Find the line with "G04 #@! TF.FileFunction,Profile,NP*" and the line with "X50000000Y-129000000D01*" in the entries below; output exactly those two lines, every line between them, and no others.

▬▬▬▬▬▬▬▬▬▬

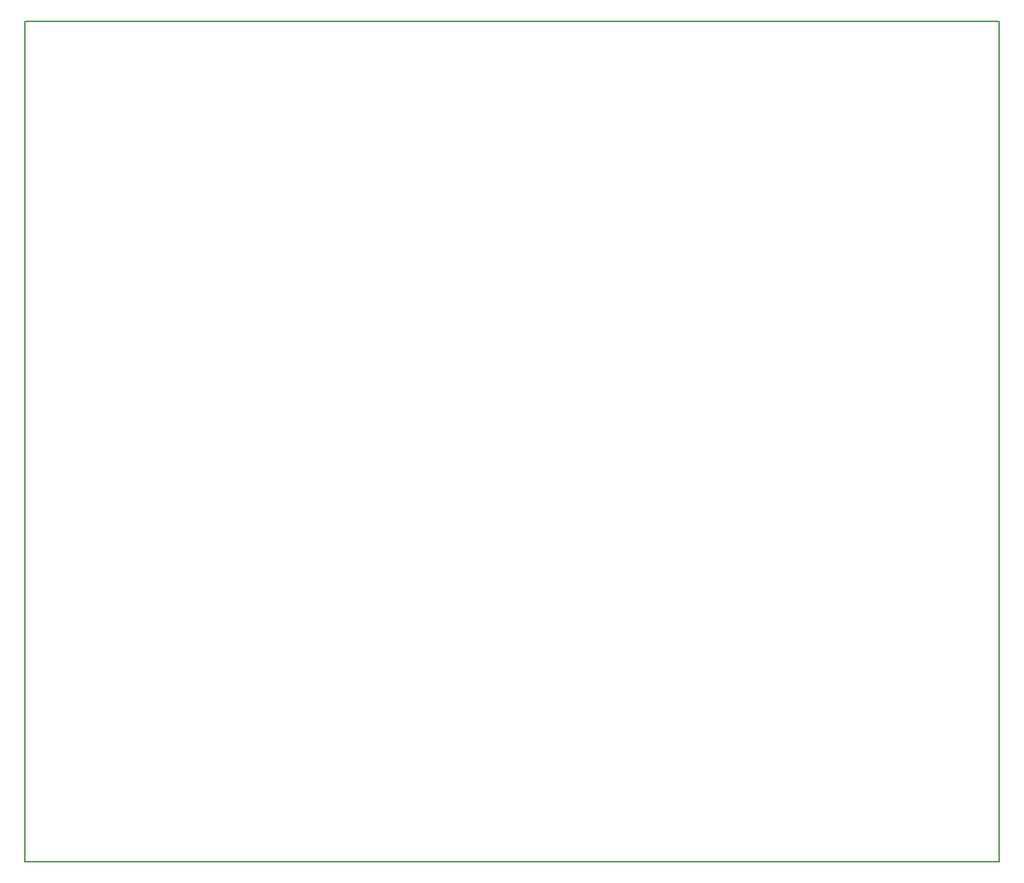
<source format=gbr>
G04 #@! TF.FileFunction,Profile,NP*
%FSLAX46Y46*%
G04 Gerber Fmt 4.6, Leading zero omitted, Abs format (unit mm)*
G04 Created by KiCad (PCBNEW 4.0.7) date Wed Jun 20 13:02:34 2018*
%MOMM*%
%LPD*%
G01*
G04 APERTURE LIST*
%ADD10C,0.100000*%
%ADD11C,0.150000*%
G04 APERTURE END LIST*
D10*
D11*
X50000000Y-129000000D02*
X50000000Y-29000000D01*
X166000000Y-129000000D02*
X50000000Y-129000000D01*
X166000000Y-29000000D02*
X166000000Y-129000000D01*
X50000000Y-29000000D02*
X166000000Y-29000000D01*
M02*

</source>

▬▬▬▬▬▬▬▬▬▬

__Reply__:
G04 #@! TF.FileFunction,Profile,NP*
%FSLAX46Y46*%
G04 Gerber Fmt 4.6, Leading zero omitted, Abs format (unit mm)*
G04 Created by KiCad (PCBNEW 4.0.7) date Wed Jun 20 13:02:34 2018*
%MOMM*%
%LPD*%
G01*
G04 APERTURE LIST*
%ADD10C,0.100000*%
%ADD11C,0.150000*%
G04 APERTURE END LIST*
D10*
D11*
X50000000Y-129000000D02*
X50000000Y-29000000D01*
X166000000Y-129000000D02*
X50000000Y-129000000D01*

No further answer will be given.